Hoe zit het in de buurt?
Door de verschillende culturen van het buitenland is het begrip buurtwinkel terug gekomen. Als je een eigen zaak had, dacht je er elke dag aan, na het werk, tijdens het werk, voor het slapen. Je dacht aan dingen zoals : Het personeel, hoe je winkel is gegroeid, hoe het met de zaak gaat.
Deed of doet de buurtwinkel iets voor de buurt? Bijvoorbeeld een buurtfeest?
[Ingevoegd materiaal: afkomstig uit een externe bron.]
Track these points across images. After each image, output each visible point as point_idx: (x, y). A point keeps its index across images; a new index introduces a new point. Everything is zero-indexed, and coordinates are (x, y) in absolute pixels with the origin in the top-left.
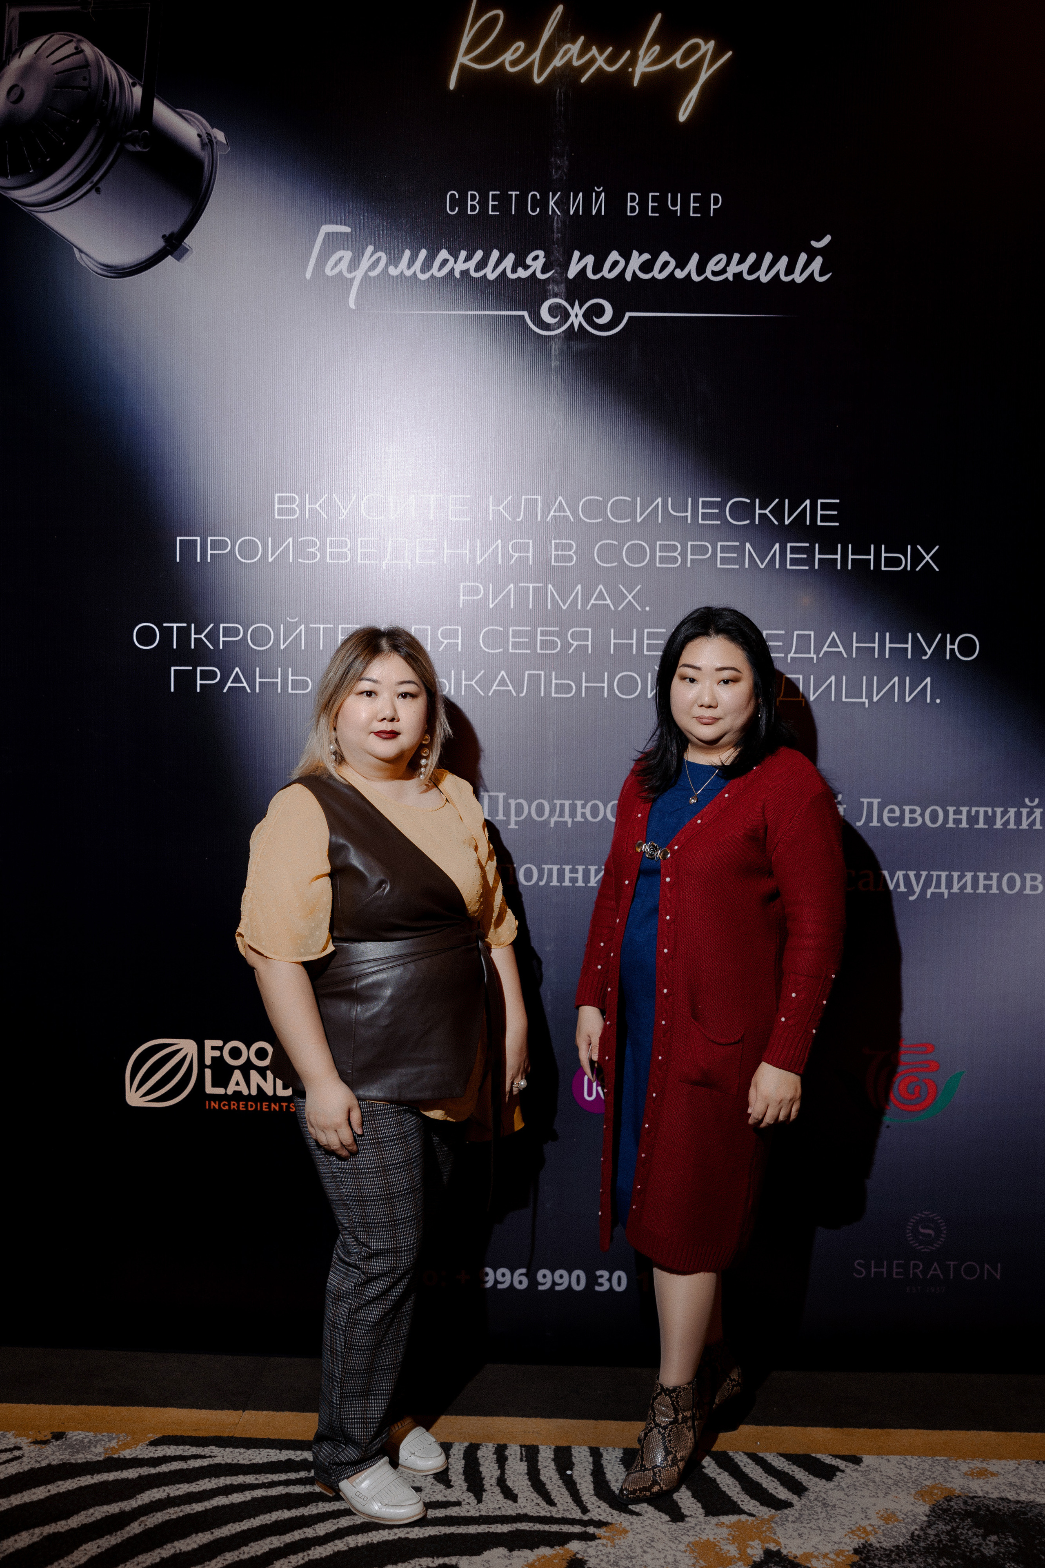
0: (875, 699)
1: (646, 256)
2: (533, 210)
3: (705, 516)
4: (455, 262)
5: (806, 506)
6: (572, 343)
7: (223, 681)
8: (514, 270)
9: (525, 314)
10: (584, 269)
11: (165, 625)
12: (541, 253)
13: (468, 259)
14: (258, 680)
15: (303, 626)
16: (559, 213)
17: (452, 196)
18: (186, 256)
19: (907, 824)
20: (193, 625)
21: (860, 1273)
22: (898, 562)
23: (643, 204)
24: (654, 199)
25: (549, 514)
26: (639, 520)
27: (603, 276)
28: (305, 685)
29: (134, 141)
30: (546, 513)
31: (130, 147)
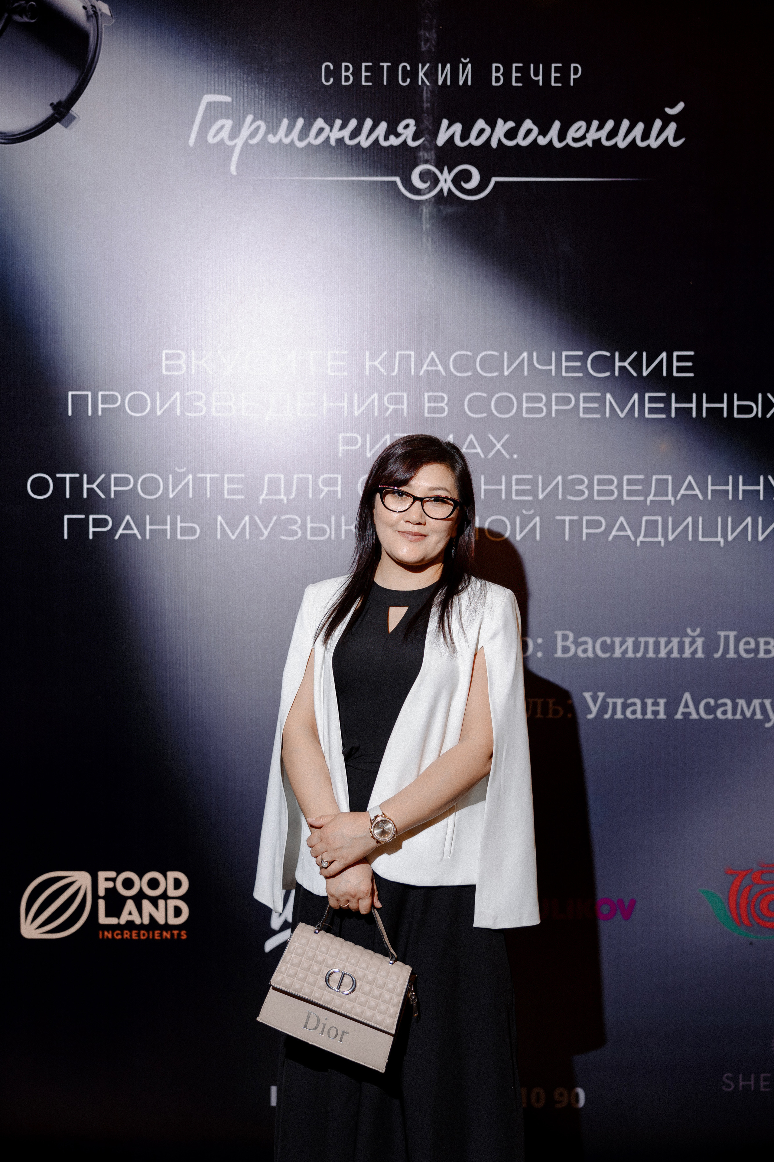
0: (730, 538)
1: (511, 124)
2: (404, 81)
3: (568, 369)
4: (331, 131)
5: (662, 360)
6: (442, 207)
7: (115, 529)
8: (386, 138)
9: (397, 179)
10: (452, 137)
11: (58, 475)
12: (412, 122)
13: (343, 127)
14: (148, 527)
15: (190, 477)
16: (428, 84)
17: (327, 67)
18: (74, 123)
19: (762, 655)
20: (85, 476)
21: (729, 1086)
22: (748, 410)
23: (507, 74)
24: (518, 70)
25: (422, 367)
26: (506, 373)
27: (470, 144)
28: (193, 531)
29: (22, 12)
30: (418, 368)
31: (17, 18)
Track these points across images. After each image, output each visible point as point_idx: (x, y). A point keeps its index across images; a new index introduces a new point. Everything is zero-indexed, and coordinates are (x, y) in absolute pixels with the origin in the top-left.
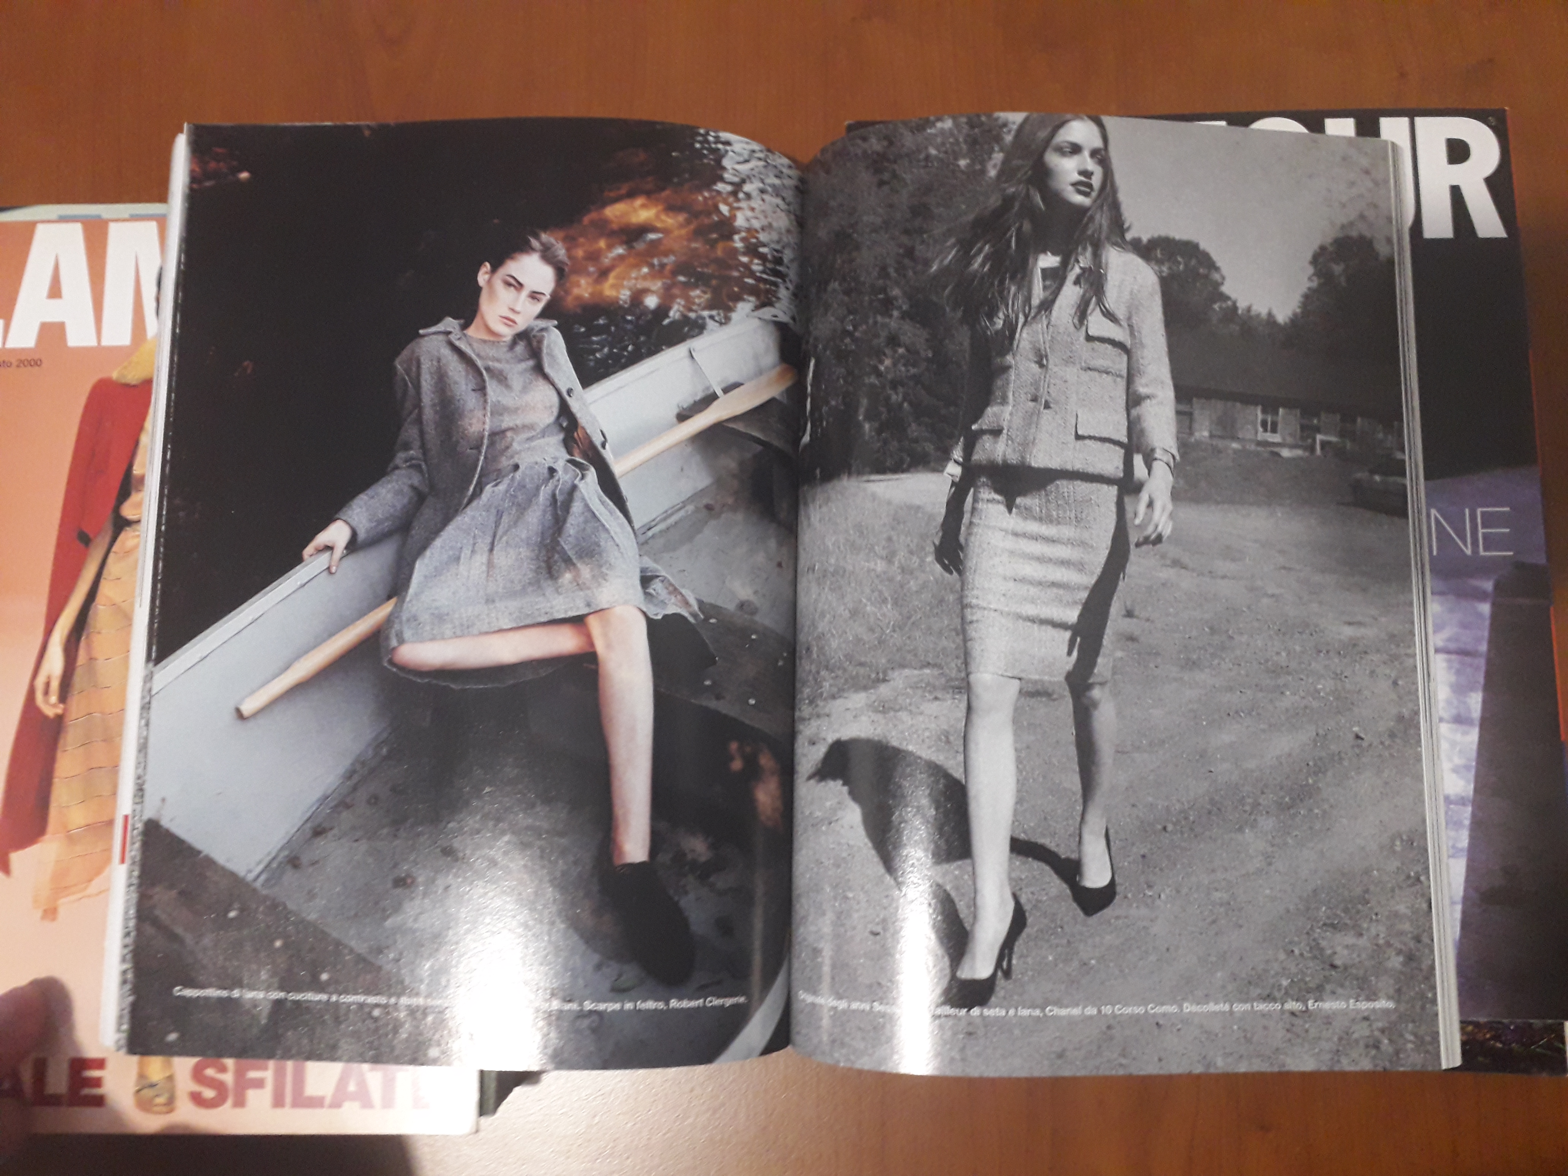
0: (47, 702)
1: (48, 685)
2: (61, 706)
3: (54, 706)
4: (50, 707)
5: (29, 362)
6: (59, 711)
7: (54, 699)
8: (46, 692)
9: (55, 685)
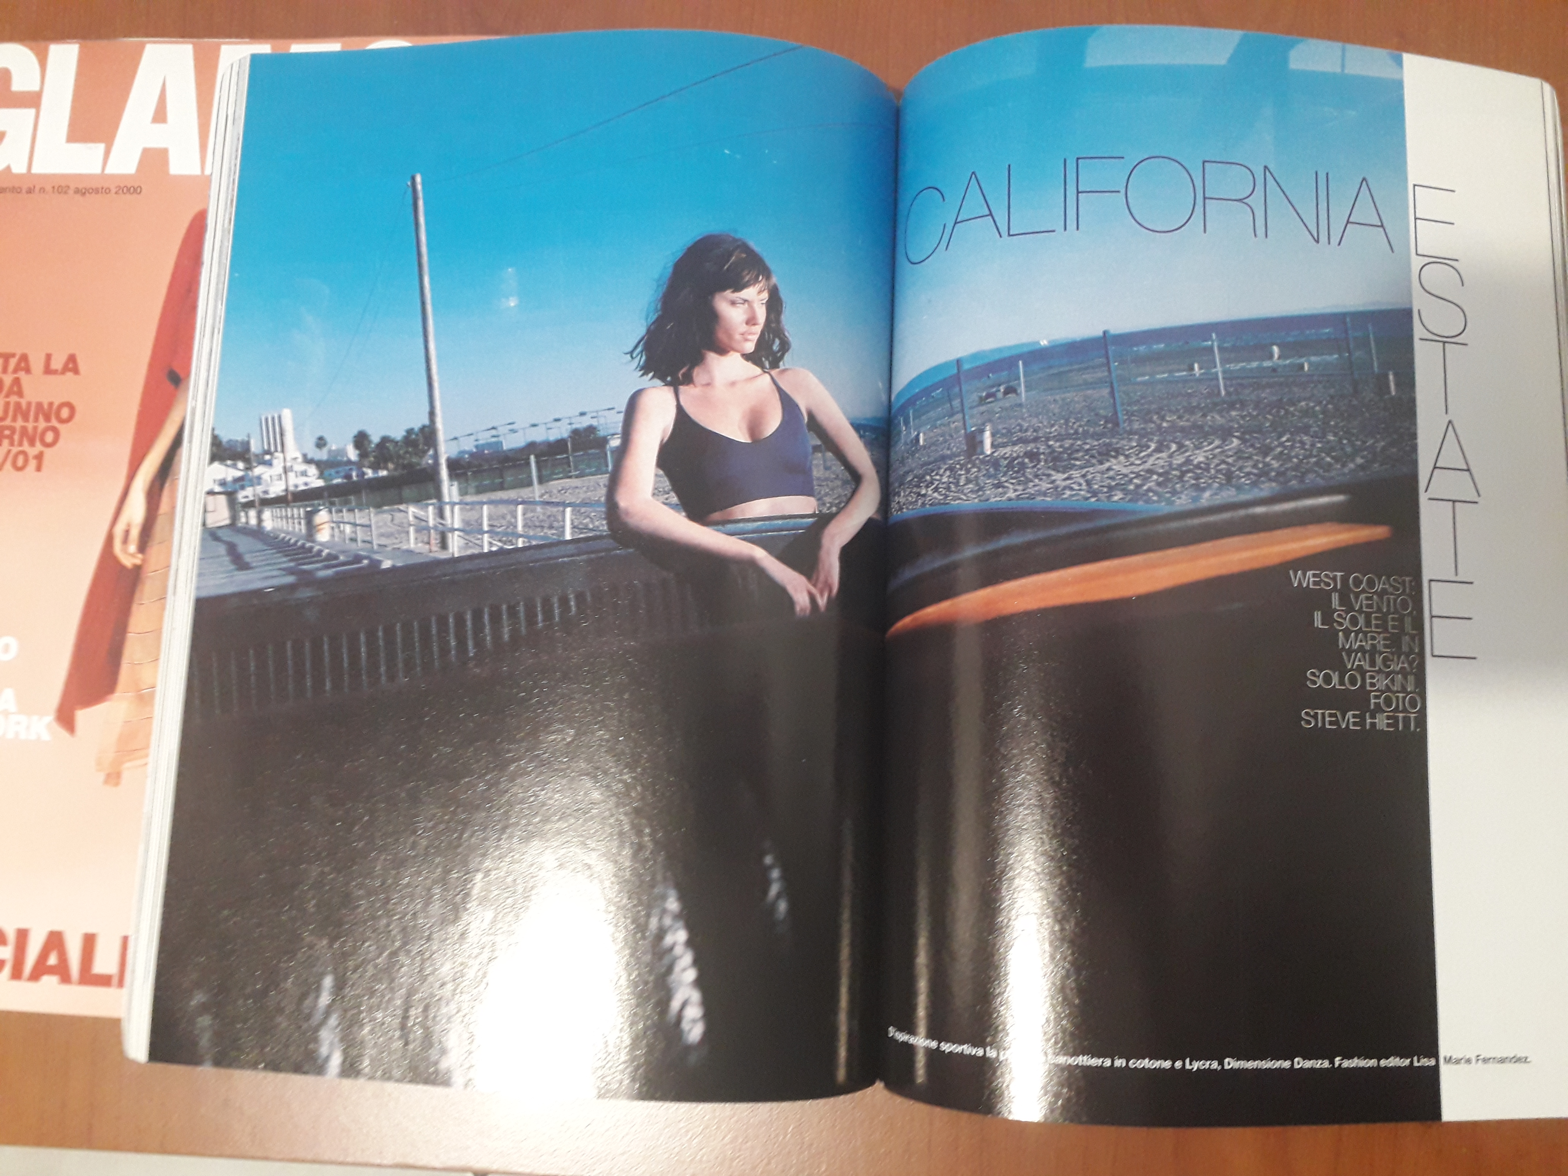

Op koninginnen dag deden ze wel eens een queens diner. Dat werd gesponsord door plaatselijke slager,kruidenier en de bakker. In de jaren 50 en 60 bracht de kruidenier de boodschappen aan huis. In die tijd kon je het voor hem opschrijven en bracht hij het bij je thuis, vaak daar tegenover gaf je fooi. Dus in die tijd was het niet nodig om dat zelf te doen. Je kon in die tijd ook betalen op de pof. Dat betekent dat je het op laat schrijven wat je nog moet betalen dat je hebt gekocht in de helemaand. Dat komt in de grootboek van de zaak te staan.
Deden ze in uw tijd ook aan uitverkoop?
In die tijd mocht er maar 2 keer per jaar een uitverkoop actie worden gedaan. Dat gebeurden meestal in seizoen veranderingen, meestal rond januari of juli. Kledingwinkels en schoenenwinkels deden vaak aan uitverkoop acties. Je kon ook dingen doen zoals als je de eerste klant was bij een winkel die net is geopend, kon je voor een appel en een ei een product krijgen normaal die duurder is. Zo kreeg de winkel gratis bekendheid omdat er dan in de krant stond dat er een grote actie werd gehouden bij het net geopende winkel. Ook werden er bij winkels acties zoals snoepje van de week gehouden. Bij deze uitdrukking bedoelen ze dat als je wat kocht bij hun dat je er gratis een kleinigheidje bij kreeg zoals een zakje snoep. Zoals wat de AH (Albert Heijn) dat nu doet met kleinigheidjes zoals : Voetbal kaarten, Dieren kaartjes, Wuppie’s (poppetjes van het WK) en noem maar op.
Hoe organiseerden de winkels reclame
Ze hadden hun advertenties voor de deur staan en hadden een etalage die goed was ingericht. Wat aantrekkelijk was voor de klant. Met een goede etalage kon een klant zien wat je in voorraad had. Zo was de klant meer overtuigd om je winkel binnen te lopen. Je kan dan verwachten dat de klant een paar vragen stelt. Het liefst kon je dan wat laten proeven van wat je verkocht. Zo had een klant meer keuze van de producten.